[llvm] [NVPTX] Improve copy avoidance during lowering. (PR #106423)
Akshay Deodhar via llvm-commits
llvm-commits at lists.llvm.org
Wed Aug 28 12:23:10 PDT 2024
================
@@ -409,49 +453,121 @@ static void adjustByValArgAlignment(Argument *Arg, Value *ArgInParamAS,
}
}
+namespace {
+struct ArgUseChecker : PtrUseVisitor<ArgUseChecker> {
+ using Base = PtrUseVisitor<ArgUseChecker>;
+
+ bool IsGridConstant;
+ SmallPtrSet<Value *, 16> AllArgUsers;
+ // Set of phi/select instructions using the Arg
+ SmallPtrSet<Instruction *, 4> Conditionals;
+
+ ArgUseChecker(const DataLayout &DL, bool IsGridConstant)
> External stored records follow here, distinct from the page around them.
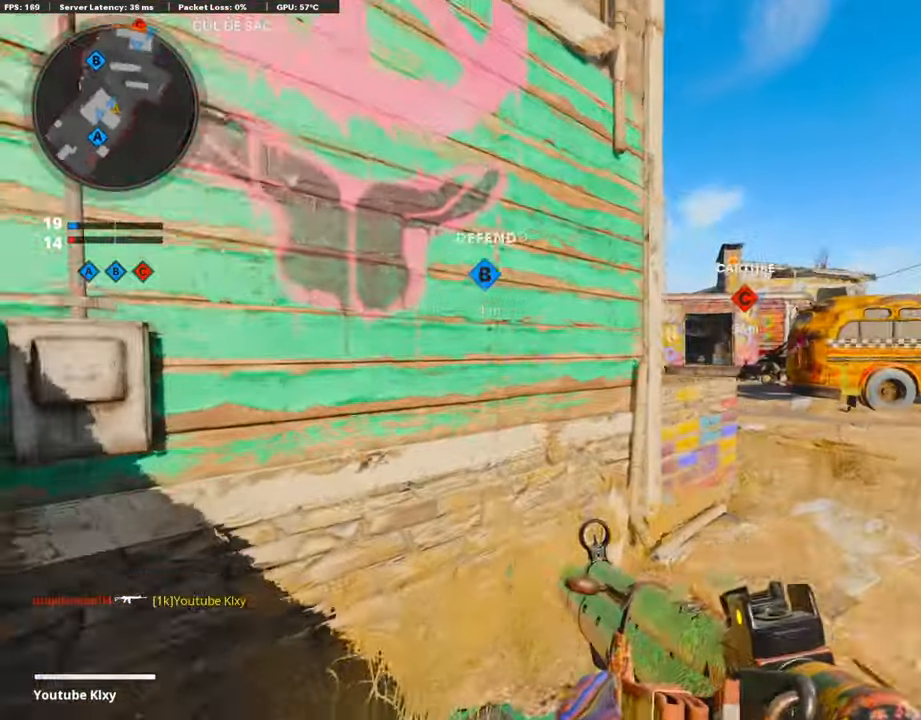
{"buttons": [], "left_stick": "up", "right_stick": "left", "events": [[135, "left_stick", "up-left"], [169, "L3", "down"], [202, "left_stick", "up"], [269, "L3", "up"], [269, "right_stick", "center"], [488, "right_stick", "left"]]}
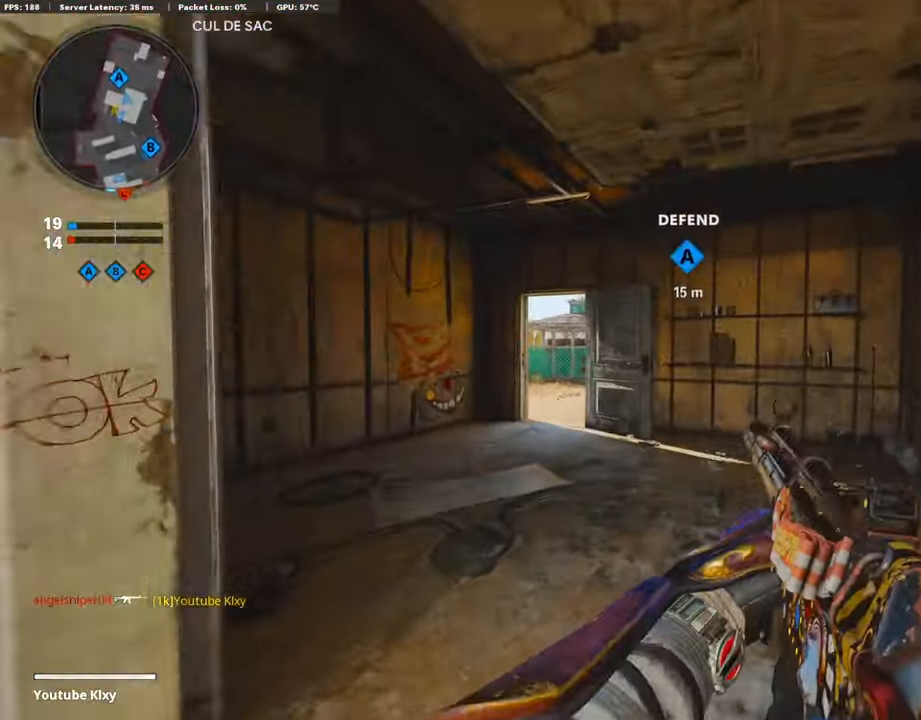
{"buttons": ["R3"], "left_stick": "up-left", "right_stick": "center", "events": [[34, "left_stick", "up-left"], [101, "L3", "down"], [134, "right_stick", "center"], [303, "L3", "up"], [336, "right_stick", "right"], [437, "R3", "down"], [504, "right_stick", "center"]]}
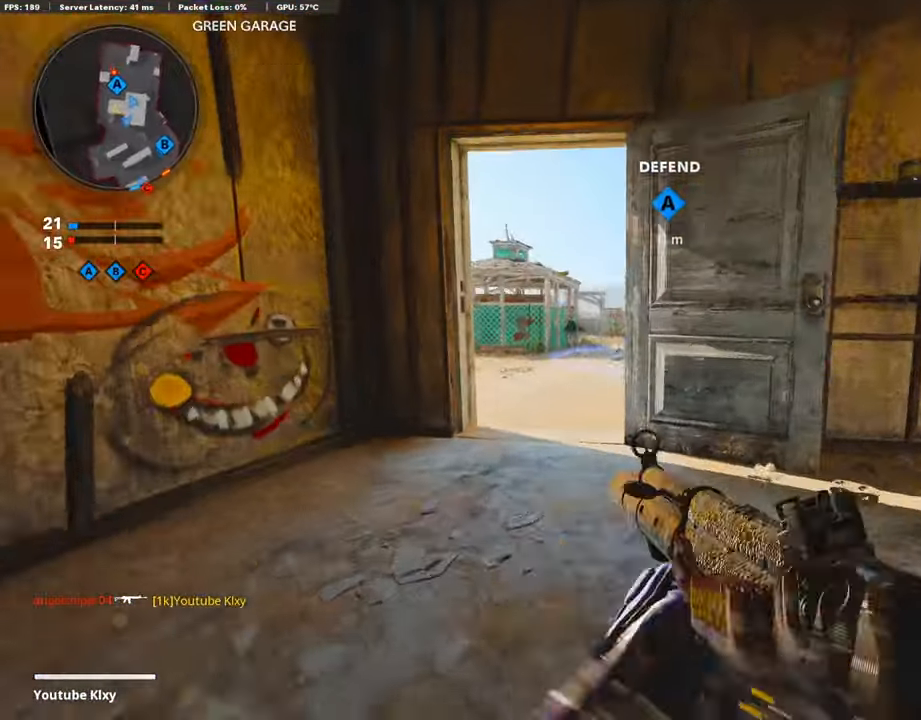
{"buttons": ["L1", "R1"], "left_stick": "up", "right_stick": "center", "events": [[34, "R3", "up"], [135, "left_stick", "up"], [152, "L1", "down"], [303, "right_stick", "up"], [454, "right_stick", "center"], [471, "R1", "down"]]}
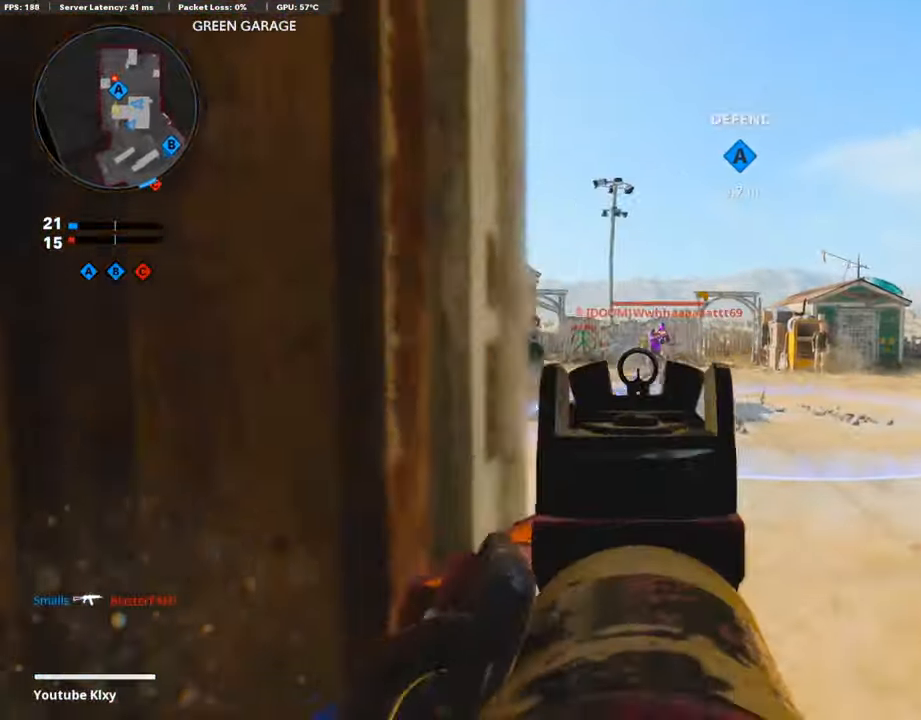
{"buttons": ["L1", "R1"], "left_stick": "up-left", "right_stick": "down", "events": [[16, "right_stick", "right"], [235, "right_stick", "down-right"], [336, "right_stick", "down"], [454, "left_stick", "up-left"]]}
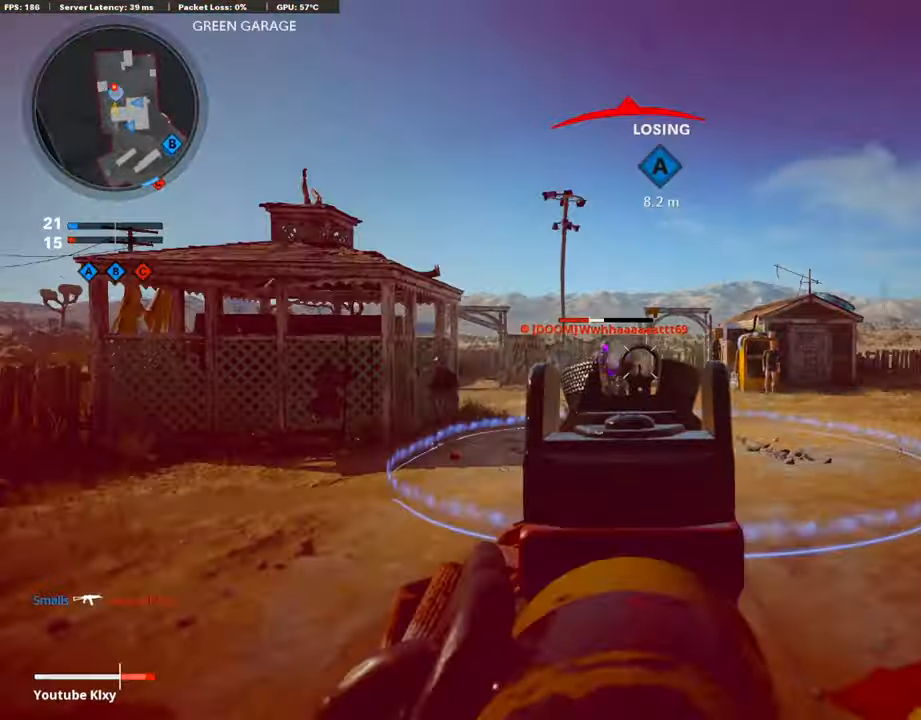
{"buttons": ["L1", "R1"], "left_stick": "right", "right_stick": "center", "events": [[50, "right_stick", "left"], [168, "left_stick", "left"], [269, "right_stick", "center"], [303, "left_stick", "center"], [319, "right_stick", "down-right"], [353, "left_stick", "right"], [488, "right_stick", "center"]]}
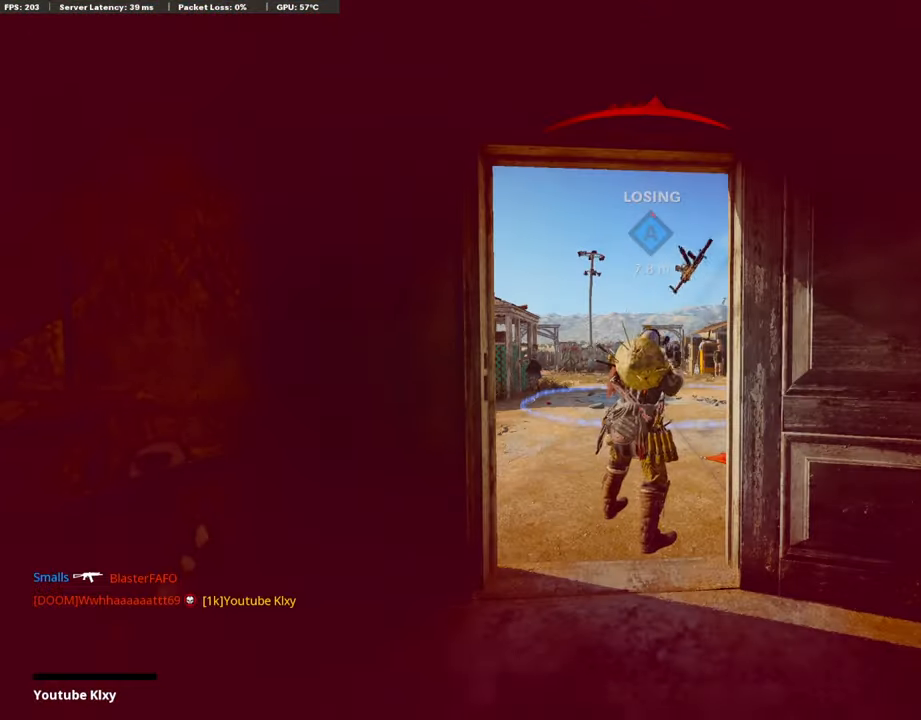
{"buttons": [], "left_stick": "center", "right_stick": "center", "events": [[84, "right_stick", "right"], [117, "L1", "up"], [168, "R1", "up"], [184, "left_stick", "center"], [184, "right_stick", "center"]]}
+ : PtrUseVisitor(DL), IsGridConstant(IsGridConstant) {}
+
+ PtrInfo visitArgPtr(Argument &A) {
+ assert(A.getType()->isPointerTy());
+ IntegerType *IntIdxTy = cast<IntegerType>(DL.getIndexType(A.getType()));
+ IsOffsetKnown = false;
+ Offset = APInt(IntIdxTy->getBitWidth(), 0);
+ PI.reset();
+ AllArgUsers.clear();
+ Conditionals.clear();
+
+ LLVM_DEBUG(dbgs() << "Checking Argument " << A << "\n");
+ // Enqueue the uses of this pointer.
+ enqueueUsers(A);
+ AllArgUsers.insert(&A);
+
+ // Visit all the uses off the worklist until it is empty.
+ // Note that unlike PtrUseVisitor we're intentionally do not track offset.
+ // We're only interested in how we use the pointer.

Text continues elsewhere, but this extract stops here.